Luego del momento emocionante del reencuentro con familia y amigos y de conseguir un lugar para vivir de manera transitoria, llegó la experiencia de llenar la heladera para mi pequeña gran familia de cuatro personas. Mi esposa, que desde noviembre se encontraba viviendo acá, ya me había adelantado de caro que resulta llenar el changuito del supermercado.


Buenos Aires fue mi casa durante largos 15 años. Vi el auge de esta ciudad y hoy la noto triste, más triste de que cuando me fui en diciembre de 2021. “Espera a que termine el finde largo, cuando la gente vuelva a los trabajos”, me dijo mi esposa a manera de explicación. Pero no se trata de la gente, se trata del lugar, está como sombrío, desesperanzado.


Pero vuelvo al tema de proveerme de cosas para alimentación. Me sentí más perdido que cuando traté de reconocer algunos negocios que estaban ubicados en calles por las que pasaba a diario y hoy no existen más. El supermercado y sus precios me son realmente ajenos. No sé qué es caro o barato. Los precios son de a miles, todo supera los cuatro dígitos. “Es fácil, dividilo entre 1000 y tenés el precio del producto por el que pagabas en España”, me dijo mi esposa cuando me vio cuando miraba con espanto el precio de productos básicos como leche o pan lactal.

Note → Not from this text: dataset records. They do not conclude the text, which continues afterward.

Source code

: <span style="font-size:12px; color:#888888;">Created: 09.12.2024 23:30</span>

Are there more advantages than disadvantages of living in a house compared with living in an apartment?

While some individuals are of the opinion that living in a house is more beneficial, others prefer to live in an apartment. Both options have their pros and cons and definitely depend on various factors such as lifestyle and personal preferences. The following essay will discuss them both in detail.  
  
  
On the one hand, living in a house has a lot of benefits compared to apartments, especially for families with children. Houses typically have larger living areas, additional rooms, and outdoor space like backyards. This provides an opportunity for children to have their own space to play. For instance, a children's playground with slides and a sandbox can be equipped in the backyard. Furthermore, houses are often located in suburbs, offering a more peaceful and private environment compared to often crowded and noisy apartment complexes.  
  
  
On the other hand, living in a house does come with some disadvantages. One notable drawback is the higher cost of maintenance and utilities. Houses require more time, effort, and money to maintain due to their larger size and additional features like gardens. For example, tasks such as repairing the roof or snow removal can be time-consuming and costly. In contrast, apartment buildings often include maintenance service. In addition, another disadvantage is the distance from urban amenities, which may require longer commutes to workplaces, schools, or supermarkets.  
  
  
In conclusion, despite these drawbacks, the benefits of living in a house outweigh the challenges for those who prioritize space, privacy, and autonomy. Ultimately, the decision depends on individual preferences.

Aplicando lo que ella me había dicho, le puse más ganas a la tarea de indagar el precio de las cosas. Mientras mi esposa y mis hijos llenaban el changuito de cosas, yo hacía mentalmente las cuentas para saber el precio de una cerveza de un litro. En el supermercado Al Campo, en Granada, había una oferta de dos cervezas Alhambra de un litro por 1.80; en el Cotto del Abasto, una cerveza Quilmes del mismo tamaño tiene un valor de 2150 pesos, unos 2 euros.


Ese mismo ejercicio lo hice con otros productos de primera necesidad como arroz y aceite y resulta que en España, donde en sueldo mínimo es 1200 euros, el precio es mucho más bajo que en Argentina, donde la remuneración mínima vital es de 200 euros.

Al día siguiente me encontré en un bar en Villa Crespo con un amigo argentino, uno de los que hice en Israel. Nos juntamos en el tradicional San Bernardo y mientras teníamos de fondo el partido debut de River Plate en la Copa Libertadores, comentábamos lo difícil que era calcular los precios en Argentina. “Agarré un fajo de billetes y pensé que me iba a alcanzar para una de jamón con morrón en Imperio. Diana (su esposa) tuvo que ir a casa por más dinero para pagar la cuenta”, me contaba mientras me decía que, a pesar de la situación económica de la Argentina, los bares y restaurantes estaban llenos de gente.


Desde que me fui la mayoría de los precios se multiplicaron por diez. Y esto no es una crítica, como muchos creen, es una mera descripción de la realidad. La responsabilidad de esto es de los que pasaron por el poder, porque en la región, exceptuando a Venezuela, la inflación de los países no pasó de un dígito. Y todos también tuvieron pandemia de por medio, porque muchos de los seguidores del gobierno anterior justifican el mal manejo de la economía al flagelo mundial del COVID.


La incógnita es cómo se sigue. ¿El actual gobierno podrá cambiar esta situación? ¿Los mismos de siempre seguirán poniendo palos en la rueda? Lo cierto es que la clase política es la que menos sufre, tanto oficialistas y opositores, y los que siguen pagando las consecuencias de los desaciertos son los laburantes, los ciudadanos de a pie.